Ob Kim Kardashian, der Papst oder Angela Merkel: Fast jeder, ob Privatperson oder Promi, twittert mittlerweile oder informiert sich über den Nachrichtendienst. Jetzt twittern sogar Bäume. Das ist kein Scherz und keine PR-Aktion, sondern ernst gemeinte Wissenschaft.

Von Jochen Steiner | 03.05.2016
    Mehrere Messgeräte stehen oder hängen an einer Kiefer.
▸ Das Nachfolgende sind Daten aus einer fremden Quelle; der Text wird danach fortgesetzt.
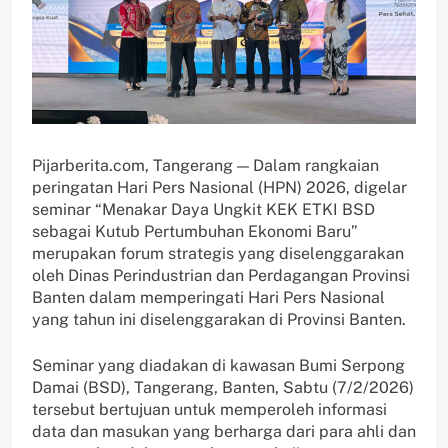
Pijarberita.com, Tangerang — Dalam rangkaian
peringatan Hari Pers Nasional (HPN) 2026, digelar
seminar “Menakar Daya Ungkit KEK ETKI BSD
sebagai Kutub Pertumbuhan Ekonomi Baru”
merupakan forum strategis yang diselenggarakan
oleh Dinas Perindustrian dan Perdagangan Provinsi
Banten dalam memperingati Hari Pers Nasional
yang tahun ini diselenggarakan di Provinsi Banten.
Seminar yang diadakan di kawasan Bumi Serpong
Damai (BSD), Tangerang, Banten, Sabtu (7/2/2026)
tersebut bertujuan untuk memperoleh informasi
data dan masukan yang berharga dari para ahli dan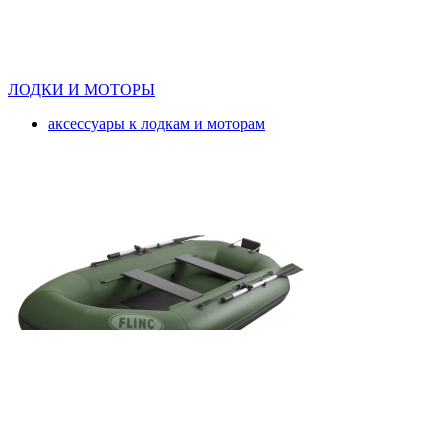
ЛОДКИ И МОТОРЫ
аксессуары к лодкам и моторам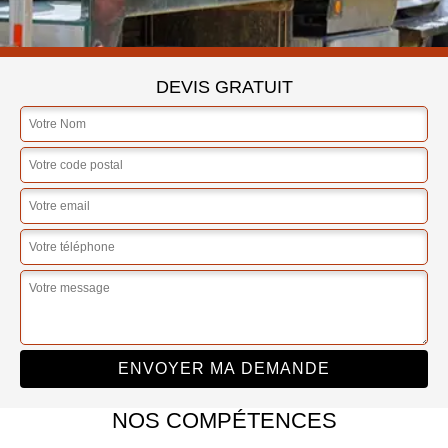
DEVIS GRATUIT
NOS COMPÉTENCES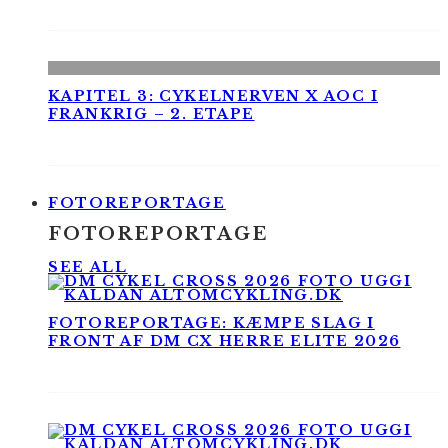
KAPITEL 3: CYKELNERVEN X AOC I
FRANKRIG – 2. ETAPE
FOTOREPORTAGE
FOTOREPORTAGE
SEE ALL
FOTOREPORTAGE: KÆMPE SLAG I
FRONT AF DM CX HERRE ELITE 2026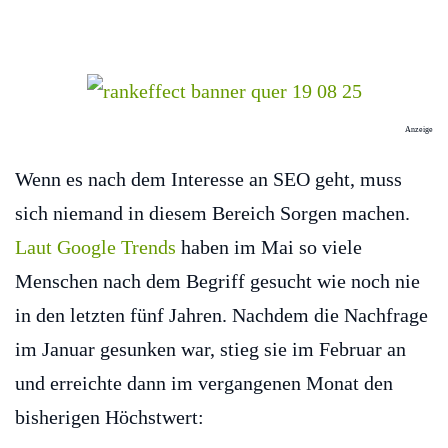
Anzeige
Wenn es nach dem Interesse an SEO geht, muss
sich niemand in diesem Bereich Sorgen machen.
Laut Google Trends
haben im Mai so viele
Menschen nach dem Begriff gesucht wie noch nie
in den letzten fünf Jahren. Nachdem die Nachfrage
im Januar gesunken war, stieg sie im Februar an
und erreichte dann im vergangenen Monat den
bisherigen Höchstwert: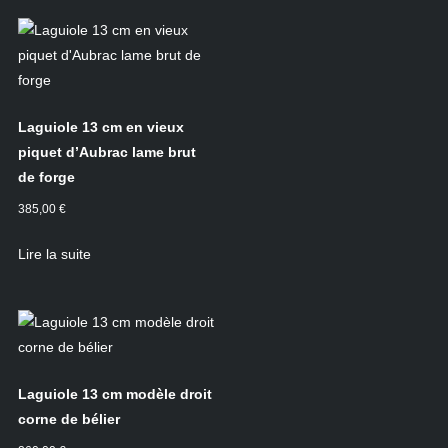
Laguiole 13 cm en vieux
piquet d’Aubrac lame brut
de forge
385,00
€
Lire la suite
Laguiole 13 cm modèle droit
corne de bélier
Der Baum "twittert" seinen Zustand.
    Die "twitternde" Kiefer auf dem Gelände des Thünen-Instituts für Waldökosysteme in Britz. (Foto: Kathy Steppe, Uni Gent)
    Wenn es jetzt im Frühling in den Bäumen zwitschert, dann ist das nicht ungewöhnlich. Wenn aber Bäume selbst zwitschern, auf Englisch "twittern", dann ist es das schon!
    "Wenn Menschen einen Baum betrachten, dann sehen die meisten ihn als etwas Unbewegliches an. Aber in seinem Stamm laufen eine ganze Reihe von Prozessen ab. Wir sammeln dazu Daten und lassen Bäume diese Informationen dann über Twitter hinausschicken.
    Wenn Leute den Bäumen bei Twitter folgen, lernen sie, dass es sich um etwas Lebendiges handelt. Und, dass Bäume wichtig sind, etwa weil sie das Klima regulieren können. Über die Kurznachrichten entwickeln die Menschen vielleicht so etwa wie Zuneigung zu den Bäumen."
    Pflanzen zum Reden bringen
    Kathy Steppe von der Universität im belgischen Gent möchte erfahren, wie es unterschiedlichen Baumarten in Zeiten des Klimawandels ergeht, wie sie mit Wasserknappheit und höheren Temperaturen klarkommen. Seit ein paar Jahren messen die Bioingenieurin und ihre Kollegen dazu mehrere Vitalwerte, wie den Wasserverbrauch oder den Stammdurchmesser. Diese Informationen sollen die Bäume nun nicht mehr für sich behalten.
    "Wir sind die Arbeitsgruppe, die Pflanzen zum Reden bringt! Und dann haben wir uns gesagt, okay, dann machen wir doch eine Sprache daraus, und eine sehr zweckmäßige Kommunikationsplattform ist in der Tat Twitter."
    Mittlerweile twittern sieben Bäume in Belgien, darunter Eichen und Buchen. In Deutschland twittert eine Kiefer, sie steht auf dem Gelände des Thünen-Instituts für Waldökosysteme in Britz. Dafür haben Kathy Steppe und ihr Team die Bäume mit allerhand Technik bestückt.
    "Wir haben Sensoren an die Baumstämme angebracht. Einer misst die Wasseraufnahme über die Wurzeln und ein zweiter ist ein Dendrometer, der den Umfang des Stammes bestimmt, ob der Stamm schrumpft oder wächst."
    Tägliches Updaten
    Die Daten werden fortlaufend über den Tag aufgezeichnet und über eine drahtlose Internetverbindung an einen Server geschickt. Diese Rohwerte sind für Laien unverständlich, deshalb rechnet der Server sie um, in Millimeter und Liter. Zwei bis drei Mal am Tag schickt der Computer dann automatisch einen standardisierten Tweet ab, der die aktuellen Daten des Tages enthält.
    "Zwitschert die deutsche Kiefer mit dem Twitter-Namen @TreeWatchBritz. Sie hat immerhin schon über 100 Follower. Wenn sie bei großer Hitze zu wenig Wasser aufsaugen kann, setzt sie einen Hilferuf über Twitter ab.
    Mehr twitternde Bäume erforderlich
    Die Forscher um Kathy Steppe messen an den Baumstandorten außerdem Lufttemperatur, Luftfeuchtigkeit und Bodenfeuchte. Durch all diese gesammelten Daten wollen die Wissenschaftler mit der Zeit ein Bild davon bekommen, wie die Bäume mit der vielerorts zunehmenden Trockenheit zu recht kommen. Dafür muss die Gemeinschaft der twitternden Bäume allerdings noch stark wachsen.
    "Das große Ziel ist es, bestimmte Bäume in unterschiedlichen Ökosystemen in ganz Europa zu überwachen. Im nächsten Schritt dann weltweit. Wir wollen ein Gefühl dafür bekommen, was mit unseren Bäumen, Wäldern und Ökosystemen rund um den Globus geschieht."
    Weitere engagierte europäische Wissenschaftler hat die Belgierin bereits gefunden. Jetzt muss die Ausrüstung für die twitternden Bäume noch günstiger werden, damit sich deren Zahl schnell erhöhen kann.